BEGIN PASSAGE FOR REVIEW

Reasons for a move towards a ‘hydrogen economy’ include:
  • Increasing demand for energy;
  • Concerns about security and continuity of supply;
  • Global climate change;
  • Poor air quality.
  • The creation of new business and job opportunities.
Hydrogen can be used as an energy carrier, like electricity, taking energy to where it is needed in order to provide energy services such as transport, heat and light. Such use is not new: Rudolph Erren filed patents for a hydrogen engine in 1928. Based on his design over 1000 cars, trucks, buses and even trains were converted before the Second World War, including several in Britain. Indeed, the town gas supplied in Britain until the switch to North Sea gas in the 1970’s was a mixture of hydrogen (51%) and other gases.

END PASSAGE FOR REVIEW
BEGIN PROVIDED DATA

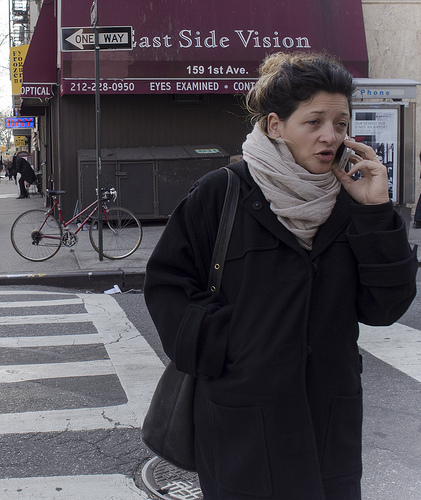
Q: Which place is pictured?
A: It is a street.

END PROVIDED DATA

WHAT YOU NEED TO DO:
1. Render this sentence from the passage on the hydrogen economy into Spanish: "Hydrogen can be used as an energy carrier, like electricity, taking energy to where it is needed in order to provide energy services such as transport, heat and light."
2. Answer these from the passage on the hydrogen economy:
(a) In what year did Rudolph Erren file patents for a hydrogen engine?
(b) What percentage of the town gas once supplied in Britain was hydrogen?
(c) Besides security, what aspect of supply does the list of reasons raise as a concern?
3. Pull out the stretch of the passage on the hydrogen economy starting with "Reasons for a" and going on through "and job opportunities.".

ANSWERS TO THE EXERCISE:
1. El hidrógeno puede utilizarse como portador de energía, al igual que la electricidad, llevando la energía a donde se necesita para prestar servicios energéticos como el transporte, la calefacción y la iluminación.

2.
(a) 1928
(b) 51%
(c) Continuity of supply

3.
Reasons for a move towards a ‘hydrogen economy’ include:
  • Increasing demand for energy;
  • Concerns about security and continuity of supply;
  • Global climate change;
  • Poor air quality.
  • The creation of new business and job opportunities.